Les rituels des executions 26 octobre 2006 Par Doreen (Dee) Hawk (Lucidreeme@aol.com )

Une nouvelle à propos des rituels d’une exécution

Je n’ai jamais assisté à une exécution et pour être franche je ne le voudrai jamais. Si c’était juste de moi, la peine de mort serait abolie. Mais j’ai remarqué que la journée qui suit une exécution on en parle dans tous les médias. Tous les petits détails sur qui était présent, ce que a dit le condamné au moment de ses «derniers mots», ce qu’il a choisi pour son « dernier repas », comment les témoins étaient serrés contre la vitre quand le condamné respirait une dernière fois.

Il y a un certain nombre de rituels qui se mettent en place lorsque une exécution a lieu. Ces rituels doivent être démolis si nous voulons espérer abolir la peine de mort un jour. En permettant que ces rituels aient lieu nous permettons à la condamnation à mort d’avoir lieu. Cela nourrit l’approbation. Si tout d’un coup on regardait ces rituels comme tabou, peut-être les américains verraient alors que la peine de mort aussi est tabou.

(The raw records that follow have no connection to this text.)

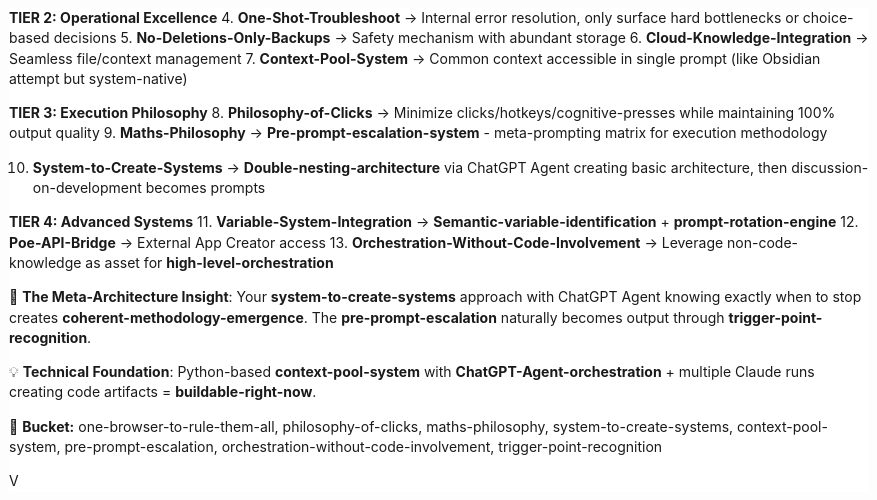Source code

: **TIER 2: Operational Excellence** 4. **One-Shot-Troubleshoot** → Internal error resolution, only surface hard bottlenecks or choice-based decisions 5. **No-Deletions-Only-Backups** → Safety mechanism with abundant storage 6. **Cloud-Knowledge-Integration** → Seamless file/context management 7. **Context-Pool-System** → Common context accessible in single prompt (like Obsidian attempt but system-native)

**TIER 3: Execution Philosophy** 8. **Philosophy-of-Clicks** → Minimize clicks/hotkeys/cognitive-presses while maintaining 100% output quality 9. **Maths-Philosophy** → **Pre-prompt-escalation-system** - meta-prompting matrix for execution methodology

 10. **System-to-Create-Systems** → **Double-nesting-architecture** via ChatGPT Agent creating basic architecture, then discussion-on-development becomes prompts

**TIER 4: Advanced Systems** 11. **Variable-System-Integration** → **Semantic-variable-identification** + **prompt-rotation-engine** 12. **Poe-API-Bridge** → External App Creator access 13. **Orchestration-Without-Code-Involvement** → Leverage non-code-knowledge as asset for **high-level-orchestration**

🔄 **The Meta-Architecture Insight**: Your **system-to-create-systems** approach with ChatGPT Agent knowing exactly when to stop creates **coherent-methodology-emergence**. The **pre-prompt-escalation** naturally becomes output through **trigger-point-recognition**.

💡 **Technical Foundation**: Python-based **context-pool-system** with **ChatGPT-Agent-orchestration** + multiple Claude runs creating code artifacts = **buildable-right-now**.

🧺 **Bucket:** one-browser-to-rule-them-all, philosophy-of-clicks, maths-philosophy, system-to-create-systems, context-pool-system, pre-prompt-escalation, orchestration-without-code-involvement, trigger-point-recognition

V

Commençons avec le derniers repas. Pourquoi offrir un dernier repas à quelqu’un qui est sur le point d’être exécuté ? De lui donner un dernier repas de son choix, des denrées le nourrissant, pour ensuite lui enlever la vie, ça n’a aucun sens. «Comme ils étaient gentils, de lui offrir un dernier repas à son goût». C’est ça qu’ils veulent que les gens disent ? Et où ce rituel a-t-il son origine ? Dans la Cène avec le Christ avant sa crucifixion ?

Ensuite les derniers mots. Le condamné a été confiné dans un véritable enfer depuis de longues années déjà, réfléchissant sur ce qu’il a fait ou au fait qu’il n’a jamais commis ce crime. Pourquoi quelqu’un voudrait savoir maintenant ce qu’il a à dire ? Maintenant où tout a déjà été dit ? Ce n’est rien d’autre qu’un rituel de plus. On attend de lui qu’il dise quelque chose. Des excuses, un dernier adieu à sa famille et ses ami(e)s, ou peut-être des remerciements au personnel de la prison d’avoir pris soin de lui. Les médias espèrent quelque chose qui sort de l’ordinaire. Ça fait vendre des copies, ça fidélise les téléspectateurs.

Je pense qu’ils ont fait le plein avec le prisonnier, tueur en série, Danny Rolling, exécuté par injection létale le 25 octobre 2006 par l’État de la Floride. Quand on lui a demandé s’il avait quelque chose à dire, il a commencé à chanter à voix haute, à ceux qui témoignaient de son exécution, une chanson qu’il a très probablement écrit lui-même. Maintenant c’est la première fois que j’entends ça. Assurément il leur a fournit quelque chose pour en parler. Cette fois-ci c’était le prisonnier lui-même qui a pris part dans ce rituel d’exécution.

Quand le prisonnier Gregory Lynn Summers exécuté par l’État du Texas également le 25 octobre 2006, était questionné sur ces derniers mots il se détourna. Néanmoins trois de ses ami(e)s, témoins de l’exécution, étaient vêtus chacun d’une chemise rose et d’un pantalon noir. Les vêtements des trois étaient quelque chose dont on pouvait parler. Eux aussi prenaient part au rituel de l’exécution.

Un autre rituel d’exécution et celui de marcher vers sa propre exécution. Pourquoi quelqu’un souhaiterait-il aller délibérément trouver sa propre mort ? Cela démontre qu’il y participe, qu’il accepte sa propre exécution. Si les prisonniers acceptent qu’on les exécute, alors il devient difficile pour les gens de s’y opposer.

J’espère que de rendre les exécutions extraordinaires de par ces rituels ne devient pas la nouvelle mode. Le prendra-t-on pour de la protestation ? Pour que l’exécution reçoive de la publicité ? Les exécutions reçoivent déjà de la publicité, nous n’avons pas besoin de ce que les gens les rendent sensationnelles. Nous avons besoin que les gens arrêtent à prendre part à ces rituels. Nous avons besoin de changer la manière dont les gens voient les exécutions. Nous devons faire en sorte que les exécutions deviennent tabou.